A. R. Ammons (1926 -2001) Reflective
I found a
weed
that had a
mirror in it
and that
mirror
looked in at
a mirror
in
me that
had a weed in it
Ezra Pound ( 1885 – 1972) In a Station of the Metro
The apparition of these faces in the crowd;
petals on a wet, black bough
Jane Hirshfield (1953 -) Lighthouse
Its vision sweeps its one path
like an aged monk raking a garden,
his question long ago answered or moved on.
Far off, night-grazing horses,
breath scented with oatgrass and fennel,
step through it, disappear, step through it
disappear
Background
I selected these poems for their concrete, vivid imagery – that we see (or don’t) as we (un)tangle ourselves from the world that largely exists in shadows for most of us. The unusual people, places, and things are easy to notice; it’s the tiny, familiar things that are not.

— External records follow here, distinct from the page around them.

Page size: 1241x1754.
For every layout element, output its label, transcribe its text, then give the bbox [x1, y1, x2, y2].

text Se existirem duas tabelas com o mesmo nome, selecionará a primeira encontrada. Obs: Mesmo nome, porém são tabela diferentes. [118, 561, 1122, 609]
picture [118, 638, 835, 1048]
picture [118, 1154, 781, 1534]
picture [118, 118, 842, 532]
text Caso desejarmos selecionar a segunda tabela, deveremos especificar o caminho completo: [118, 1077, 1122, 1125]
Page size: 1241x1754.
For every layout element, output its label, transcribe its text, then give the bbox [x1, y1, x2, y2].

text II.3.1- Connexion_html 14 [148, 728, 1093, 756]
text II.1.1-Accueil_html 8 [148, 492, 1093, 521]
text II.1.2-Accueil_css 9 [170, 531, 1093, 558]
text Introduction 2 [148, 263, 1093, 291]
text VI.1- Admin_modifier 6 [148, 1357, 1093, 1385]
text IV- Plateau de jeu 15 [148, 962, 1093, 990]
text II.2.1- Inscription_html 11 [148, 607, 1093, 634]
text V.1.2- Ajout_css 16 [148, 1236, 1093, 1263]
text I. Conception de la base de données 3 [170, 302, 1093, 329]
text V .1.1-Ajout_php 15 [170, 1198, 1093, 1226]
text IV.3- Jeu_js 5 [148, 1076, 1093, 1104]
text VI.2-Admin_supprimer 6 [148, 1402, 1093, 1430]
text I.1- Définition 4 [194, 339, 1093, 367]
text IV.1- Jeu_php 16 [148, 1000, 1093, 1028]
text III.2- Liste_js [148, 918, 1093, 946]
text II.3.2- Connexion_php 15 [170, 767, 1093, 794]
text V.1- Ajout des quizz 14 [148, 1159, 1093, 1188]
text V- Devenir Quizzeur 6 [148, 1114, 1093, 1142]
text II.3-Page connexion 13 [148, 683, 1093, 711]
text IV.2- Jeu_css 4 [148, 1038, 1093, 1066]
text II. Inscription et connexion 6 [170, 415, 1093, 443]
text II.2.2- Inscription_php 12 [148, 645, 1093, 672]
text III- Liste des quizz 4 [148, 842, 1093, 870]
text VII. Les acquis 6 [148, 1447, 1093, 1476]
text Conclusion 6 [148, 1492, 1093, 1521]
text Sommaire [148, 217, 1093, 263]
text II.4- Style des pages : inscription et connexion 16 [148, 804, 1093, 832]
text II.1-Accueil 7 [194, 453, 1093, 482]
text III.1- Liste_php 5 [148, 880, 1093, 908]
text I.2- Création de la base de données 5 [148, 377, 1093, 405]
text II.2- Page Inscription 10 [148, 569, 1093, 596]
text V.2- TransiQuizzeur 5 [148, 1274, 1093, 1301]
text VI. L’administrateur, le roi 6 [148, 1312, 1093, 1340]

The selections also call up what is not seen, not heard, not consciously presenting. You may notice that in some of the poems it is not the poet nor the person(s) in the poem that/who is mindful, but rather a distant observer much like the “surprised” reader who reads Zen haiku and other Asian forms of poetry.
Exploration 1: How acquainted are you with the concept of mindfulness, whether through academic study, through personal practice, through a root teacher, or through observation of others who engage in mindfulness?
Exploration 2: What do you think happens/changes in daily life when mindfulness is engaged?
Exploration 3: Think about the “observer” in each poem. How does this change the meaning of the work?
ReplyDeleteI need to sit quietly and do nothing, observing the never ending stream of thoughts. They just won’t quit.
Pain is the hard one. Dull pain I can handle. Sharp pain has my body seeking a pill. The mind must follow willy-nilly.